We argued. We fought. I showed them how Masonry=Satanism and that their fathers and mothers were deceived. Finally, a break-through. Some of the girls were crying. I had achieved my objective. I had taken down a stronghold of deception that had gripped Oil City for decades. I felt like I was living the plot of This Present Darkness by Frank Perreti. I couldn't wait to tell my pastor!

The next day at 6:00 am. My pastor picked me up to go on some hospital visitation. We were a church of about 100 people and we could be doing hospital visits every day of the week and still not hit all of the patients from our congregation. I rushed to his Dodge Ram truck, eager to tell him of my spiritual conquest the night before. When the opportunity came, I began. "You know we've been studying cults, right?".

He said yes and asked, "How's it going?"

"Pretty good. The students are loving it and it is leading to some really good discussion of what they believe. But, man, last night was intense!"

"Really, tell me about it."

"First, what do you know about the Masons?"

This is when he choked on the cinnamon roll that he was eating. It wasn't like he was really choking... just trying to talk and swallow at the same time. I must confess, I wasn't ready for what followed.

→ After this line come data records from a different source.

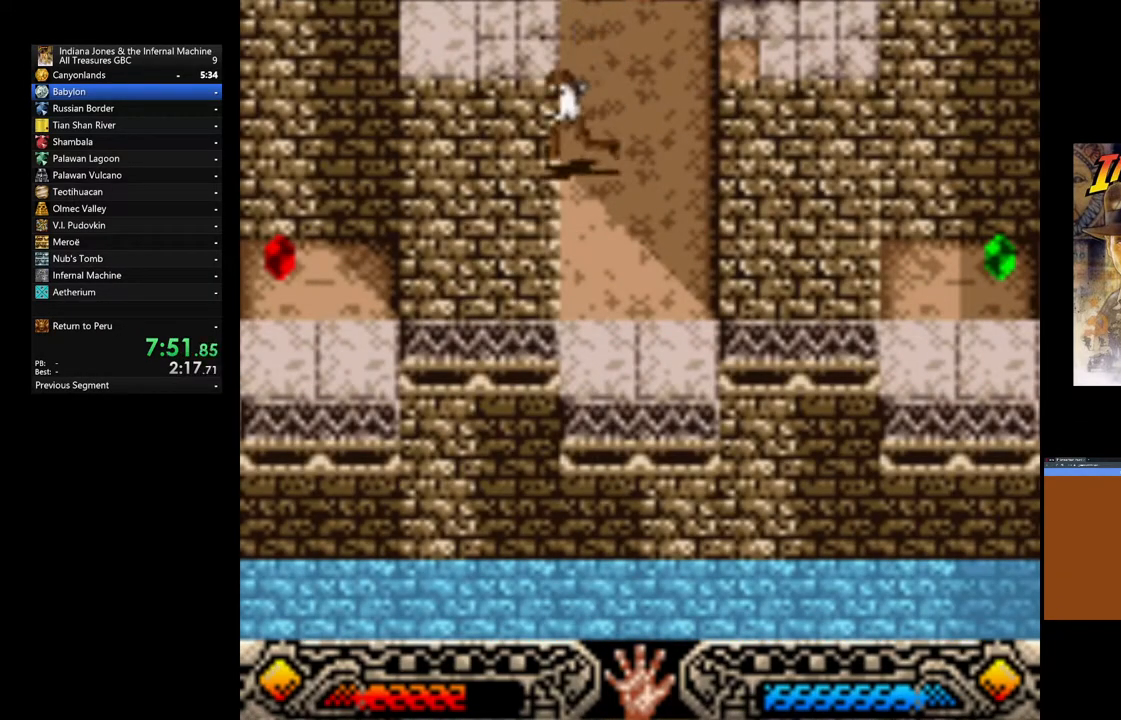
{"buttons": [], "left_stick": "down-left", "right_stick": "center", "events": [[150, "left_stick", "center"], [350, "left_stick", "down-left"]]}
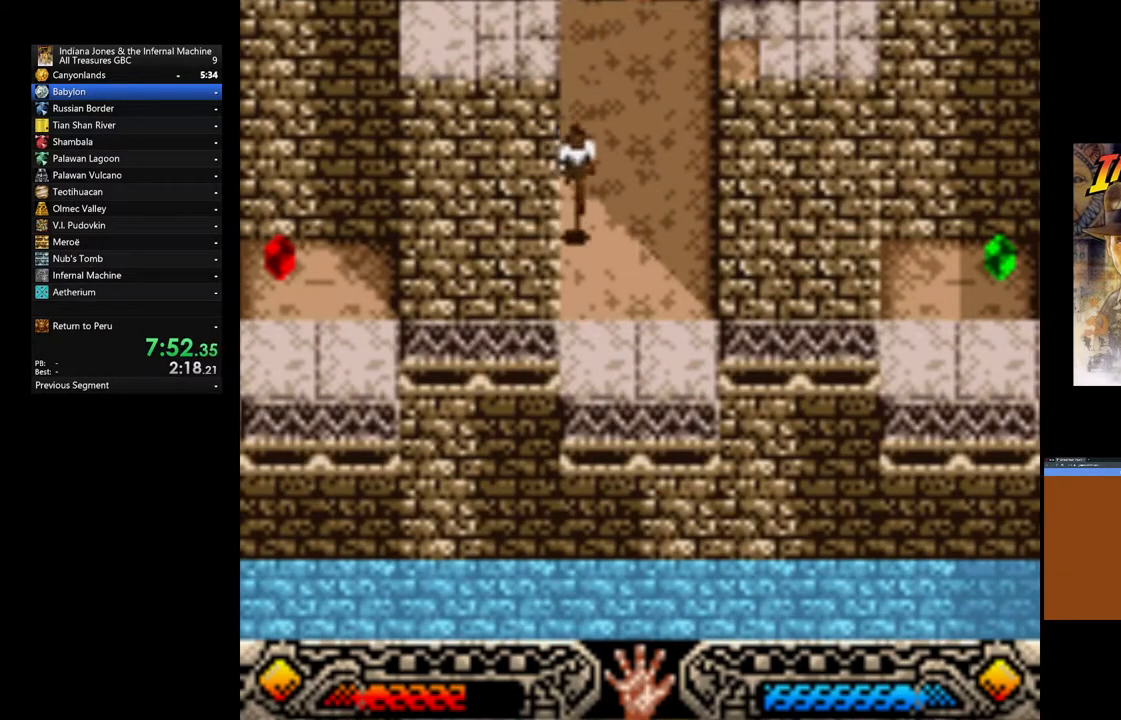
{"buttons": [], "left_stick": "center", "right_stick": "center", "events": [[167, "left_stick", "left"], [500, "left_stick", "center"]]}
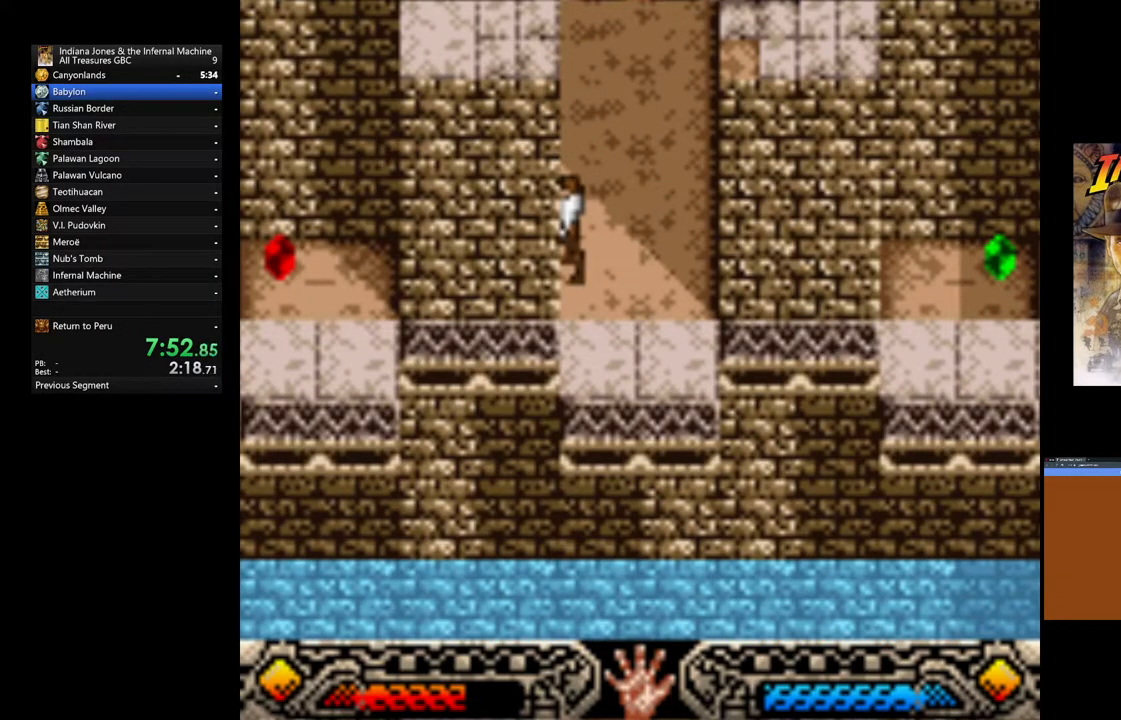
{"buttons": [], "left_stick": "center", "right_stick": "center", "events": [[117, "left_stick", "down-left"], [233, "left_stick", "center"]]}
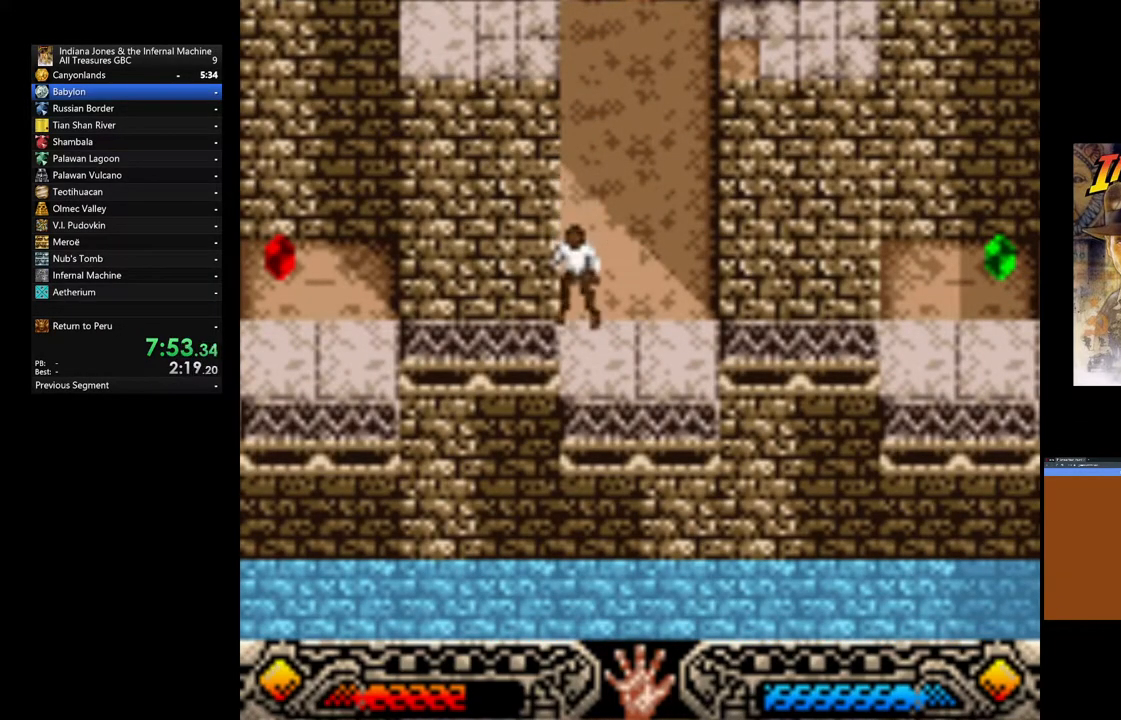
{"buttons": ["B", "L3"], "left_stick": "up-left", "right_stick": "center", "events": [[33, "left_stick", "left"], [167, "B", "down"], [250, "L3", "down"], [333, "left_stick", "up-left"]]}
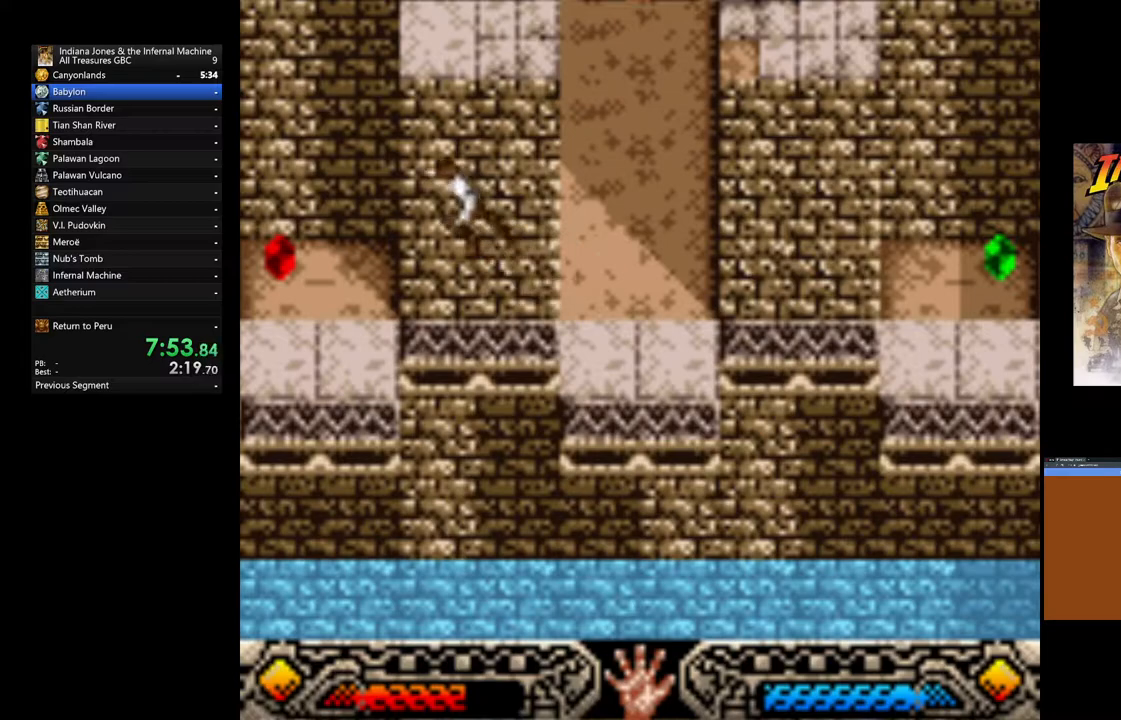
{"buttons": [], "left_stick": "up", "right_stick": "center", "events": [[250, "B", "up"], [350, "left_stick", "up"], [483, "L3", "up"]]}
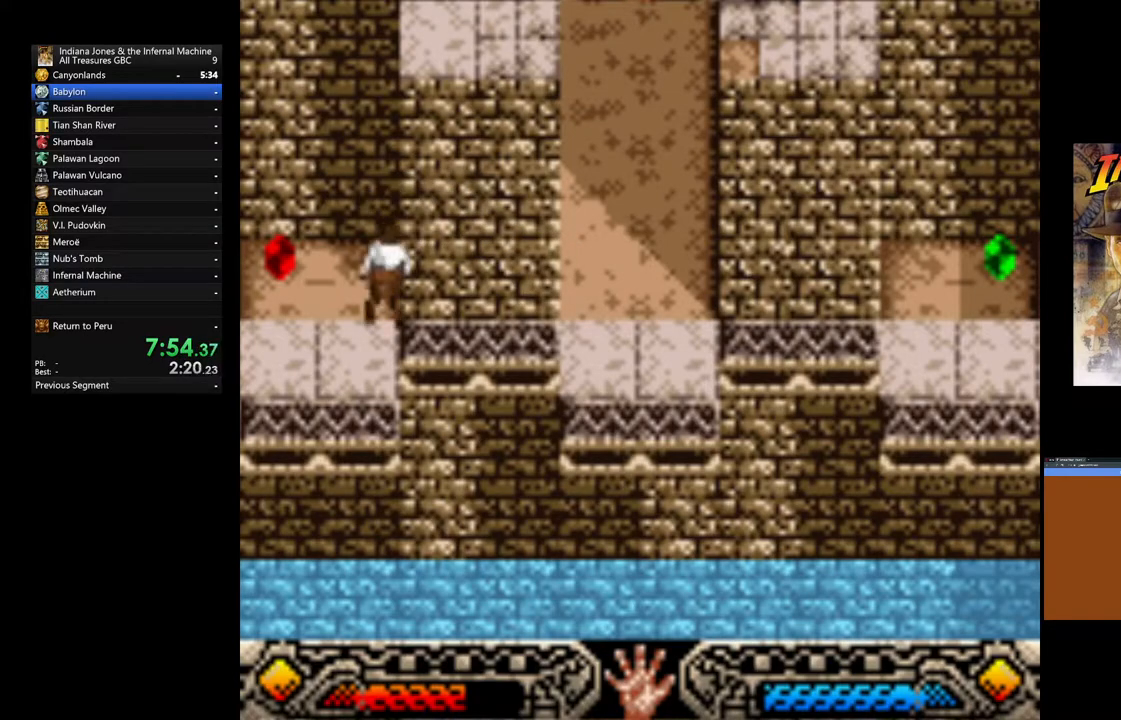
{"buttons": ["A"], "left_stick": "center", "right_stick": "center", "events": [[100, "left_stick", "up-left"], [233, "A", "down"], [300, "left_stick", "center"], [383, "A", "up"], [417, "A", "down"]]}
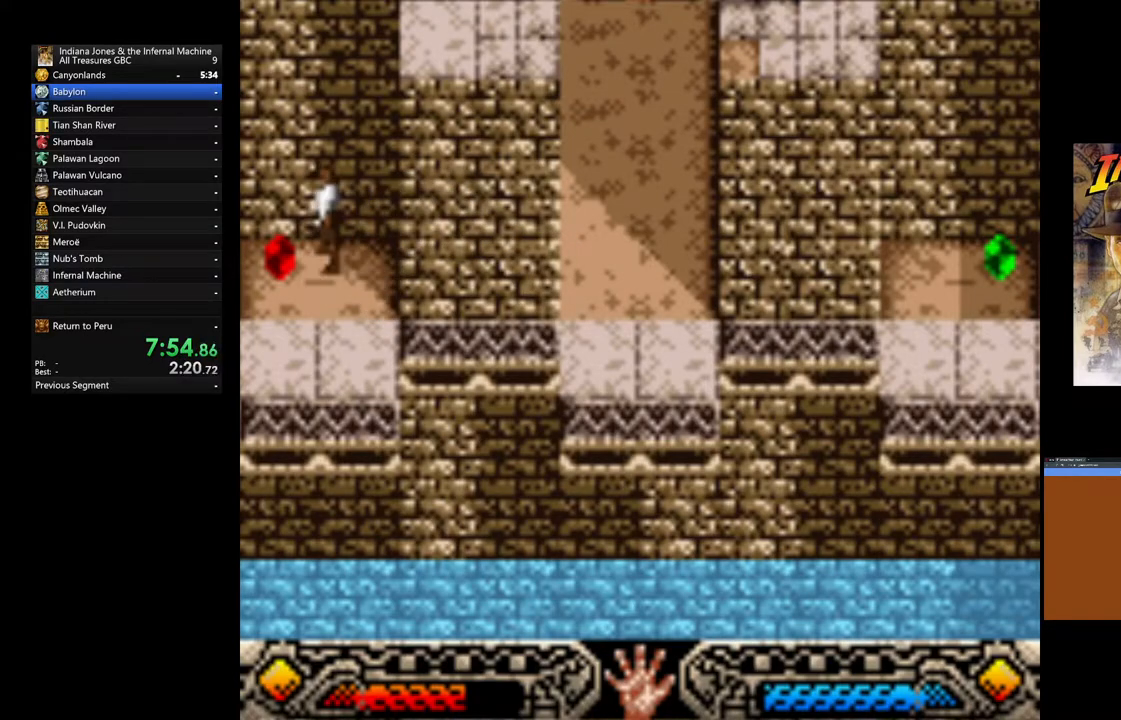
{"buttons": ["A"], "left_stick": "center", "right_stick": "center", "events": [[50, "A", "up"], [117, "A", "down"], [233, "A", "up"], [317, "A", "down"], [317, "left_stick", "left"], [417, "A", "up"], [467, "left_stick", "center"], [500, "A", "down"]]}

"Well, first of all, I am a Mason."

AAAAAAAAAAHHHHHHHHHH!




This was going to be a long year.

16 comments:

Robert Conn said...

If only you had young Dan Brown with you???

Lance said...

The Dub Allen Code.

Kelsey said...

WOW.


...wow...

Danielle said...

I laughed the whole way through that. How funny. I wish I could have been there. So funny the things going on in your head and driving you forward on your mission of cult destroying! lol Besides, I thought everyone knew that all Baptists are Masons.

Rusty Guenther said...

You must tell the story of the icy Sunday. Wow, what a year! How about the joint trip to Houston and the rain....or the heater? or the basketball goal? you could spend the next year just telling stories of Oil City. I have to tell you I am laughing so hard right now just remembering your face when you came back after your first "interview" and said "I think I was just hired?" 10 years of church expreience in one short year. Thank the lord for North Lousiana - has it been 20 years...

Rusty Guenther said...

Oh yeah...I don't think you ever gave me that cult book back?? What if I am confronted with Masons here in North Carolina. I think it got stolen with your racket when your car broke down - yet another story from your year in exile

Jodie said...

I'm a mason. What's your point?

Lance said...

AAHHHHHHHHHHH!

Lance said...

Rusty,

You are right. This year of ministry was like a whole decade of ministry experience!

Unknown said...

so what's the rest of your story?-surely there's more! :) haha...blog about what else went on- :) i'm eager to hear about it haha..

Jen said...

Thanks for the explanation on the "s", Lance!! :-)

As for the Masons--well I grew up strict (legalistic!) baptist. I thought the masons were jars you used for canning!

Kristen said...

Tagged you on my blog. (Sorry, blame Robert.)

Ericka said...

Oh my, what is really wild is that after reading this, I am going to have to call my friend angela, her husband Chad Mills has been the pastor of that church for about a year now and tell her this story. LOL...I can't wait.

Chad H. Mills said...

Now that is just funny, I don't care who you are. Good times. I have been the pastor for about 15 months and God is doing some amazing things. We have had 48 additions, 15 baptisms. God is AWESOME! I haven't preached on cults just yet, so maybe the honeymoon will be over at that point, LOL! God bless you and thanks for making me laugh.

Bill Dye said...

I laughed out loud.

Jesse LaScuola said...

That must have been quite the ride huh?